::: Passage for review

This week, our very own Walter Shaw brings us the encouraging BIG IDEA of Hebrews 3:1-6: Consider the faithfulness of Jesus.


Sermon Transcript

Have you ever noticed that the more you look at something, like a piece of artwork, the more that there is to notice? The place where we focus our attention becomes more and more compelling to us, the longer we place our focus there. My wife Patsy is an artist and so I’ve become accustomed to walking around art shows and museums with her. When we first started dating, we’d go to these shows together and I’d look at a landscape for about three seconds and go, “Ok, this is a nice field with happy little trees and some clouds, I’ve seen Bob Ross do something like this before.” Then I, totally unaffected, would want to move on to the next piece and quickly realize that Patsy wasn’t quite done considering the piece of art in front of her. But as I’ve grown in my eyes to see what’s beautiful in a masterpiece work of art, I’ve seen that there really is more to appreciate and this beautiful art has more and more had its intended effect on me, drawing me in and stirring some kind of emotion in me.

Well, this morning as I preach God’s Word for us, I’d like to present Jesus as Hebrews 3:1-6 portrays him to be for us to carefully consider together. Whether this morning you are walking in as someone who has been a follower of Christ as long as you can remember, or whether you have never given him a second thought, let’s take a few moments to consider Jesus together and let the Word have its intended effect on us, today and for the rest of our lives.

The big idea of this passage comes right from verse 2, consider the faithfulness of Jesus. Consider the faithfulness of Jesus. But in order for us to consider the faithfulness of Jesus, we need to know a little something about who Jesus is and how he has been faithful. Thankfully, the author of Hebrews does not give us a command and leave us to figure out the rest, the author lays out three ways for us to consider Jesus: his faithfulness as high priest, his faithfulness as builder, and His faithfulness as the son. High priest, builder, son, Jesus is all of these things.

::::::

- _What needs to be done_
Reproduce the stretch of the sermon transcript from "The big idea" through "of these things.".

::: Data extract

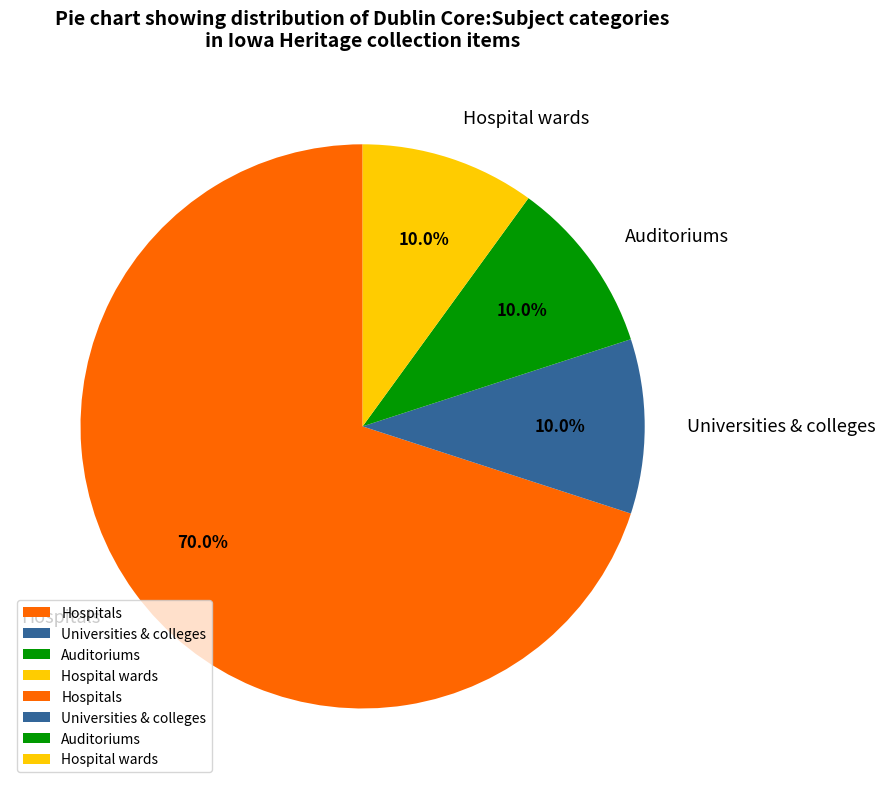

Is Auditoriums the majority of the pie?

No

::::::

- _Exercise result_
The big idea of this passage comes right from verse 2, consider the faithfulness of Jesus. Consider the faithfulness of Jesus. But in order for us to consider the faithfulness of Jesus, we need to know a little something about who Jesus is and how he has been faithful. Thankfully, the author of Hebrews does not give us a command and leave us to figure out the rest, the author lays out three ways for us to consider Jesus: his faithfulness as high priest, his faithfulness as builder, and His faithfulness as the son. High priest, builder, son, Jesus is all of these things.